Casali-Robalinho et al.11 identificam que o ambiente familiar possui grande importância para o desenvolvimento de habilidades sociais na infância, considerando que crianças desde seus primeiros anos de vida aprendem por meio da observação, de orientações e regras apresentadas por seus familiares. Grol & Andreatta12 abordam que o contexto cultural e as regras sociais impostas por determinada sociedade ou país também influenciam no repertório social, enfatizando que cada cultura é regida por regras e costumes subjetivos. Del Prette & Del Prette13 corroboram que as habilidades sociais podem ser consideradas "situacionais", podendo variar de acordo com a sociedade, em se tratando de um construto aprendido por meio de experiências e relações sociais.

O desenvolvimento precário de habilidades sociais na infância apresenta riscos para o funcionamento psicossocial da criança e pode gerar consequências aversivas, que podem se perpetuar por toda a vida10. Leal et al.14 abordam que o desenvolvimento das habilidades sociais na criança pode ser considerado como preventivo ao desenvolvimento socioemocional e psicológico saudável, por se tratar de um sistema de classes que provê bem-estar e relações interpessoais positivas. Cia & Barham15 destacam que crianças com melhores repertórios socioemocionais podem ser consideradas mais confiantes e persistentes em seu funcionamento.

Objetivos ::
1. De acordo com o trecho sobre habilidades sociais na infância, como Del Prette & Del Prette afirmam que as habilidades sociais podem ser consideradas?
2. Devolva, sem alterações, a parte do trecho sobre habilidades sociais na infância que se inicia com as palavras "Casali-Robalinho et al.11" e se encerra com "e relações sociais.".

Dados fornecidos ::
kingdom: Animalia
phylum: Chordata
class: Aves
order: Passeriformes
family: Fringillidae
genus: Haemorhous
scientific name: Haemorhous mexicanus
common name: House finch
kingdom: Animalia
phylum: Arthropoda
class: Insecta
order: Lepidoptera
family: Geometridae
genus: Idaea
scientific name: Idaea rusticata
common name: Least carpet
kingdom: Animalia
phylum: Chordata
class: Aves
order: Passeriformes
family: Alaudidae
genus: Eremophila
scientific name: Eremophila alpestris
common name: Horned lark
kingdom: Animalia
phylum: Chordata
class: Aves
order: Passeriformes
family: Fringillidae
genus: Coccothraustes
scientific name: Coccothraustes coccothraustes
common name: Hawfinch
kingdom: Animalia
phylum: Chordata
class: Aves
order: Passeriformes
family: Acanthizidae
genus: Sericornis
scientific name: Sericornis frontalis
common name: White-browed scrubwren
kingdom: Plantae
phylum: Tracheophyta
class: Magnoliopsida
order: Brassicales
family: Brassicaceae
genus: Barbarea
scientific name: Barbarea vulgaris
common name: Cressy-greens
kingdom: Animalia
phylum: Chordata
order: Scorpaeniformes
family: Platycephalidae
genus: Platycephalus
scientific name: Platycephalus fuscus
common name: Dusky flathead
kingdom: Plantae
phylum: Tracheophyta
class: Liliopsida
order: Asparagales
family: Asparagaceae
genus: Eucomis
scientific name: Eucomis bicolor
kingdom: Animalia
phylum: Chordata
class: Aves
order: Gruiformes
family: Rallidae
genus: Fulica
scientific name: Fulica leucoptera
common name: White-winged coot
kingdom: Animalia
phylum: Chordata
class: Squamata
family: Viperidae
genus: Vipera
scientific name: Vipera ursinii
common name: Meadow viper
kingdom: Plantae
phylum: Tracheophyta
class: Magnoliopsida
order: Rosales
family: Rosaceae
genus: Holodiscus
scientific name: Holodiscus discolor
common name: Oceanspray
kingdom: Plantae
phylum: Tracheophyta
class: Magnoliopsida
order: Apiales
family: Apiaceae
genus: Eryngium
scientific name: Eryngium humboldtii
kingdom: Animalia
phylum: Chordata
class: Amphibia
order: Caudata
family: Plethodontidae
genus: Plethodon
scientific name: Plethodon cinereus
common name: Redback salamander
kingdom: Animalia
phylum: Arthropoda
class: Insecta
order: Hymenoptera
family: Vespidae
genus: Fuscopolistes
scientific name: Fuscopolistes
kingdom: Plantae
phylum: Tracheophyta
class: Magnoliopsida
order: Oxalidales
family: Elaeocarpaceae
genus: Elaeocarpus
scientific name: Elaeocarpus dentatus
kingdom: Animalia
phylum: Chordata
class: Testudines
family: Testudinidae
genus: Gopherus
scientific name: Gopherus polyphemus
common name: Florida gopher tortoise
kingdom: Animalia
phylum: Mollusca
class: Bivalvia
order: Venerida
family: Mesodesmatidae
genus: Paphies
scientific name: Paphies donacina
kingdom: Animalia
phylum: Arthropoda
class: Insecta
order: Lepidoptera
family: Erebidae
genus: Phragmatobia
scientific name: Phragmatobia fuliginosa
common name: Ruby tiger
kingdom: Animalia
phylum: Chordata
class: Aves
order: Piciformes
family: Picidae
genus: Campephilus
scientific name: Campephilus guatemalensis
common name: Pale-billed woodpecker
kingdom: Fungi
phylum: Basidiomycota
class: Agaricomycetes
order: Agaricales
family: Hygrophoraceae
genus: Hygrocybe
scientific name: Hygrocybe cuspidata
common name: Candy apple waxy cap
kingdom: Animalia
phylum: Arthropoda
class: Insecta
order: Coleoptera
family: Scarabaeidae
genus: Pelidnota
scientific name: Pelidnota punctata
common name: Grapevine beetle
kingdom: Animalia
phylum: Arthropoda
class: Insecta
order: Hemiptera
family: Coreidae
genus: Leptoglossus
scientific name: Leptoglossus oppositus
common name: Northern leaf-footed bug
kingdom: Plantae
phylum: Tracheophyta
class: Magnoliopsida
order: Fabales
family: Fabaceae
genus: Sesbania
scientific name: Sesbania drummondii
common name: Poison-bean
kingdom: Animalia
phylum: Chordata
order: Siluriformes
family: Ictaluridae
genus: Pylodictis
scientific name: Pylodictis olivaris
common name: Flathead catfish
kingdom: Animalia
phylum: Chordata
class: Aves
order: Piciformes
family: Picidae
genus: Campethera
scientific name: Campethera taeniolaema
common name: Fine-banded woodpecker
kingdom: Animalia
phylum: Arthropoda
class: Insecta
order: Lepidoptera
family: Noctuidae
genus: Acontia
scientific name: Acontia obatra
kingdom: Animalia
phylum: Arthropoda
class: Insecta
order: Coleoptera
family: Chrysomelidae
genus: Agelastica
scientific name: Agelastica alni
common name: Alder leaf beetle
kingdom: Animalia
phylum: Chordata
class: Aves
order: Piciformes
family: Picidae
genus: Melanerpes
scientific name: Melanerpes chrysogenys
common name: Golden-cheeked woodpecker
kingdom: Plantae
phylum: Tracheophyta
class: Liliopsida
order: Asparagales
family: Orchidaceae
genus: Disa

Tarefas resolvidas ::
1. Como "situacionais", podendo variar de acordo com a sociedade, por se tratar de um construto aprendido por meio de experiências e relações sociais.

2.
Casali-Robalinho et al.11 identificam que o ambiente familiar possui grande importância para o desenvolvimento de habilidades sociais na infância, considerando que crianças desde seus primeiros anos de vida aprendem por meio da observação, de orientações e regras apresentadas por seus familiares. Grol & Andreatta12 abordam que o contexto cultural e as regras sociais impostas por determinada sociedade ou país também influenciam no repertório social, enfatizando que cada cultura é regida por regras e costumes subjetivos. Del Prette & Del Prette13 corroboram que as habilidades sociais podem ser consideradas "situacionais", podendo variar de acordo com a sociedade, em se tratando de um construto aprendido por meio de experiências e relações sociais.